Oundle Foodbank sees increased demand

The first two weeks of the Coronavirus lockdown saw an unprecedented rise in foodbank use across the UK as household incomes were hit, according to data from emergency food aid charities.

The Trussell Trust, the UK’s biggest food bank network, said it experienced its busiest ever period when the lockdown was announced, issuing 50,000 food parcels in one week, almost double its usual.

The Oundle Foodbank operates under the Trussell Trust and is located at the Methodist Church, open from 2-3pm on Tuesdays. Vouchers are issued from local organisations such as Oundle churches, the council offices in Fletton House, health visitors, and both Prince William and Oundle Primary Schools. The customer then brings the voucher to the Foodbank on Tuesday afternoons. In Oundle the demand is normally quite low and sometimes there are no clients in any given week.

The Oundle Foodbank coordinator Peter Lewins said that since the start of the Covid-19 pandemic the numbers of requests have increased considerably. The agency, Northamptonshire Children First has referred more clients to the Oundle Foodbank during this time. Mr Lewins said: “We have noticed that there are more requests from families with children than has been the case in the past. In April, for example, we helped eleven families as opposed to an average of two or three in a typical month.”

In Oundle the need for donations has increased during the lockdown period.

▶ **Information given**:
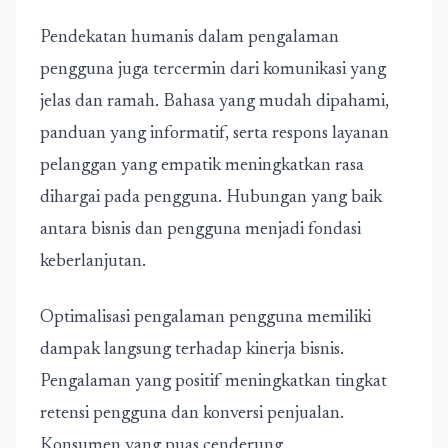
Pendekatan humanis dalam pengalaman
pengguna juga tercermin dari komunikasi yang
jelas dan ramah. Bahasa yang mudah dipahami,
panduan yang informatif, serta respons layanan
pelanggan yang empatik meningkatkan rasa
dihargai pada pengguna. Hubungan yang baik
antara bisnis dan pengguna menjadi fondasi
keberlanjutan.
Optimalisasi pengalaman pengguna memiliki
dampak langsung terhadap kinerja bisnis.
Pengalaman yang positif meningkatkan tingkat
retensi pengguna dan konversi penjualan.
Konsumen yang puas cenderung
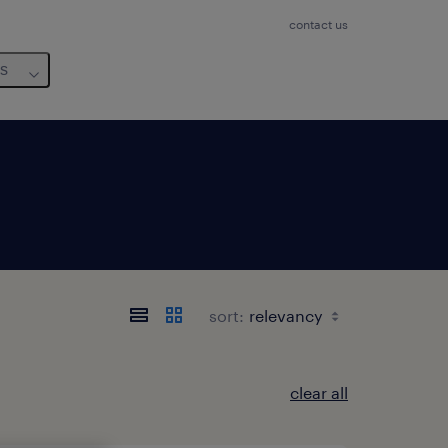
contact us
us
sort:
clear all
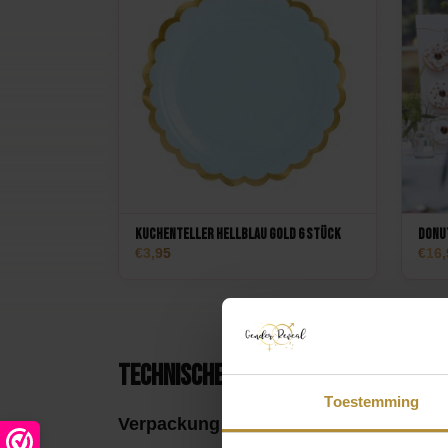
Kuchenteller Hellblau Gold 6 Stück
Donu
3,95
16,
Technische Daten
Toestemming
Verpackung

...

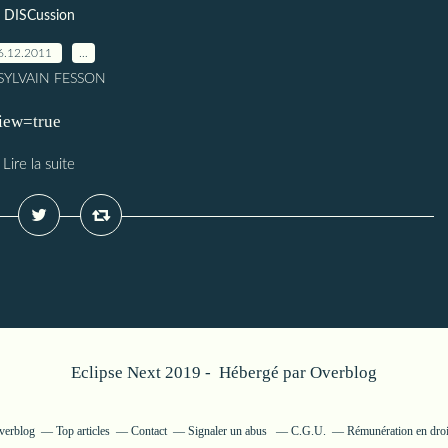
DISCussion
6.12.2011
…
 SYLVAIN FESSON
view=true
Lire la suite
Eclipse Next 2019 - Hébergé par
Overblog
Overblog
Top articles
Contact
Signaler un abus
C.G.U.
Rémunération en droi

---

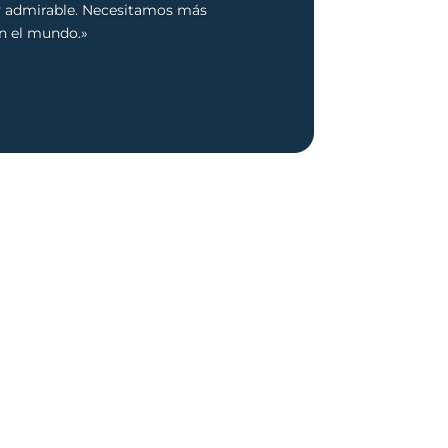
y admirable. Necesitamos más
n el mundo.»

▶ **Action item**:
Continue the article on the Oundle Foodbank from where it stops.

▶ **The answer**:
Mr Lewins said: “Instead of providing a three-day emergency food supply, which is the normal Trussell Trust procedure, we now aim to provide a seven-day supply. Because of this, we are distributing considerably more food than in the past. But fortunately we have been able to meet the demand, firstly because the public has continued to leave generous donations in the baskets provided at Waitrose and the Coop, and secondly because Oundle Rotary Club has been very active in collecting a huge amount of donations.”

Some businesses such as Salerno’s have donated pasta, chocolate eggs and panettones. Prince William School also donated many Easter eggs from an end-of-term raffle. The Oundle Rotary Club has made nine deliveries of donated food, and Waitrose donated many bags that were needed to pack the food for deliveries to customers.

The process of delivery of products has also changed due to the lockdown regulations and social distancing. Instead of customers going to the foodbank to collect food, requests are made via email, and the volunteers assemble and deliver parcels to the customers’ homes. The volunteers who deliver parcels are strictly compliant with government recommendations and social distancing regulations. The volunteers who work together to package and deliver the goods are from the same household, and they drop off the parcels from a safe distance.